Se os preços dos ingressos e a disputa das celebridades pelas câmeras – e vice-versa – não param de crescer no Sambódromo, uma folia bem menos suntuosa está tomando conta do Rio. É o Carnaval de rua, que não espera a data
oficial para mobilizar a cidade
com ritmos que vão do maracatu ao funk, com evidente domínio
do samba. A quantidade de blocos cresce tanto que nem a Riotur consegue manter um controle. Calcula, no entanto, que em meia década eles cresceram cinco vezes. Na esteira do fenômeno, o
samba contagia a cidade inteira e produz outro fato novo: as
escolas de samba saem da periferia para conquistar áreas nobres. Lagoa e Leblon, na zona sul, recebem foliões da Grande Rio e do Salgueiro e a Mocidade Independente invade a Fundição Progresso, reduto de descolados no centro. Pioneira, a Mangueira “exporta”

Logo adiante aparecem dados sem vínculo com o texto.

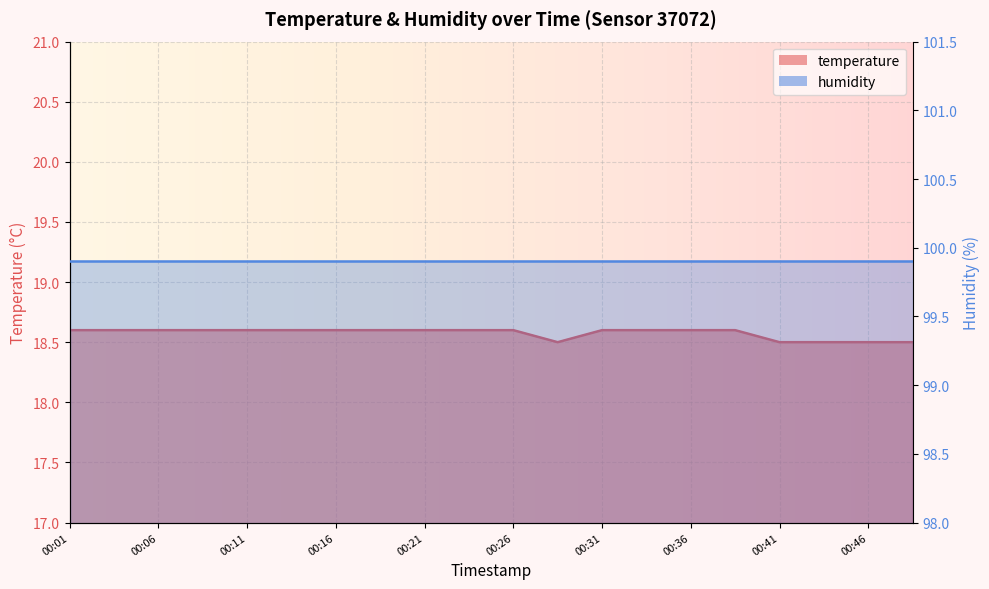

Is it true that the value at 00:08 is 18.6?

True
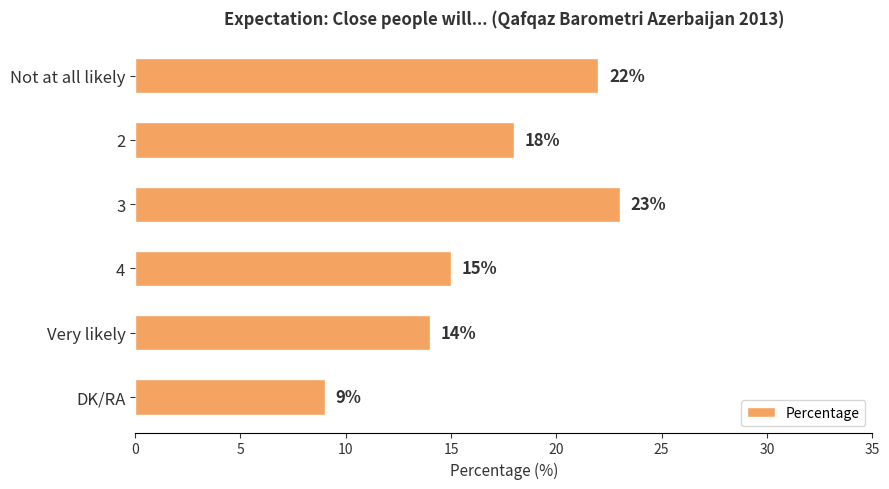

List the labels in order of value, largest first.

3, Not at all likely, 2, 4, Very likely, DK/RA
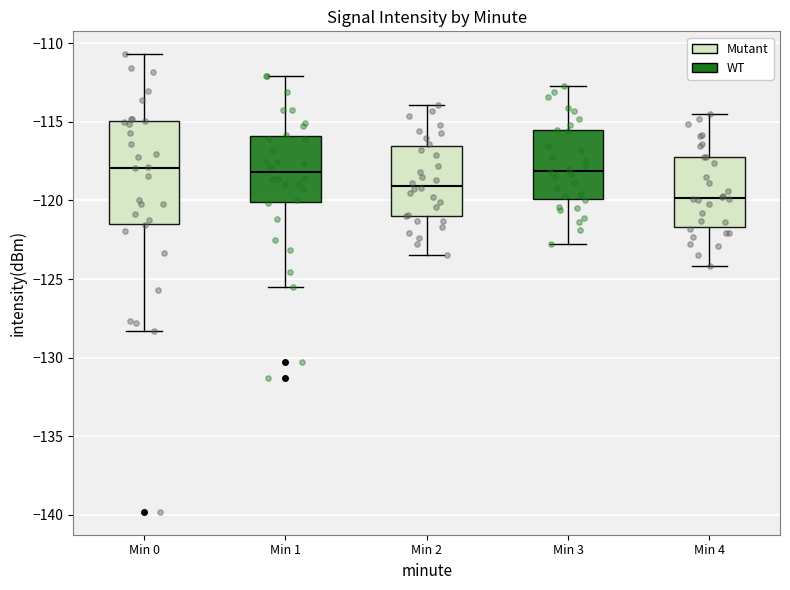

Reading left to right, read every box against the y-axis: the position of its median line, the range the box covers, and the ends of its whiskers. The values are not printed on the chart, so give them approximately, as read against the axis.

Min 0: median -118.0, box -121.5 to -115.0, whiskers -128.5 to -110.5
Min 1: median -118.0, box -120.0 to -116.0, whiskers -125.5 to -112.0
Min 2: median -119.0, box -121.0 to -116.5, whiskers -123.5 to -114.0
Min 3: median -118.0, box -120.0 to -115.5, whiskers -123.0 to -112.5
Min 4: median -120.0, box -121.5 to -117.0, whiskers -124.0 to -114.5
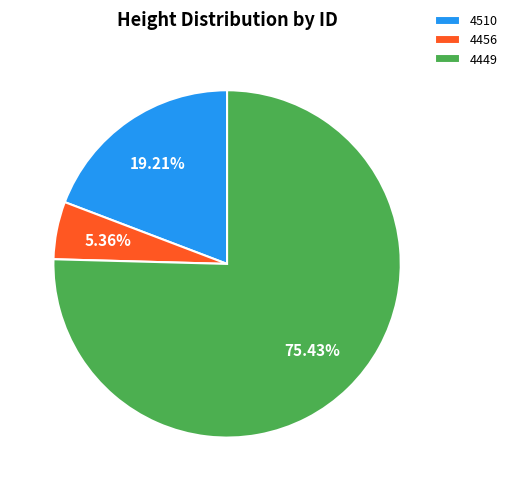

What percentage do 4510 and 4449 together represent?

94.6%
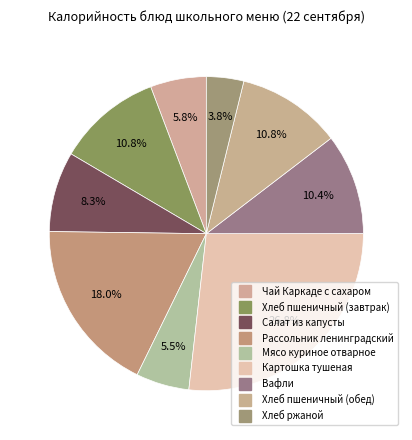

True or false: Рассольник ленинградский accounts for 25% of the total.

False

seu samba para vários bairros.

“Resolvemos fazer os ensaios na Lagoa porque os de Duque de Caxias ficavam lotados de moradores da zona sul”, diz o patrono da Grande Rio, Jaider Soares. E os moradores do subúrbio continuam assíduos nas festas realizadas pelas escolas, seja onde for. “Acontece um congraçamento”, ressalta o presidente do Salgueiro, Luiz Augusto Duran. Entre os que aprovam a mudança estão beldades e famosos, como Deborah Secco e Suzana Vieira, que não faltam aos bailes da Grande Rio, e os atores Rita Guedes e Maurício Mattar, sempre presentes no Salgueiro. “A animação da escola em outras partes da cidade é a mesma, mas a energia da comunidade ainda faz os ensaios na quadra serem especiais”, ressalva Rita, que será destaque da escola. Nos ensaios da Grande Rio e do Salgueiro, cerca de quatro mil pessoas disputam os ingressos que custam em torno de R$ 25.

Mas o que toma conta da folia das ruas são os blocos. A custo zero para o folião, o agito começa três semanas antes do Carnaval. Alguns pensadores buscam explicações históricas para o crescimento do Carnaval de rua. O sociólogo e presidente do Meu Bem Eu Volto Já, Jorge Sápia, vê a origem do fenômeno na mobilização da campanha Diretas-já, há 20 anos. “De lá para cá, houve uma retomada do espaço público como espaço civil”, filosofa. O curta-metragem Os devotos do samba, de Maria Cláudia Oliveira, prestes a ser lançado, aponta o crescimento como um problema para os foliões. Grupos como o Suvaco de Cristo e o Monobloco, preferidos da rapaziada, chegam a receber quatro mil pessoas nos ensaios. “O ideal é que cada esquina tenha o seu bloco para evitar o gigantismo”, diz a diretora. A irreverência é uma presença obrigatória, de grandes blocos como o Simpatia É Quase Amor ao recém-nascido Empurra que Cura, no Leblon, que vai “homenagear” com críticas o piloto americano Dale Robbin Hersh, estampando nas camisetas o gesto obsceno que ele fez ao ser fotografado no Aeroporto Internacional de Guarulhos.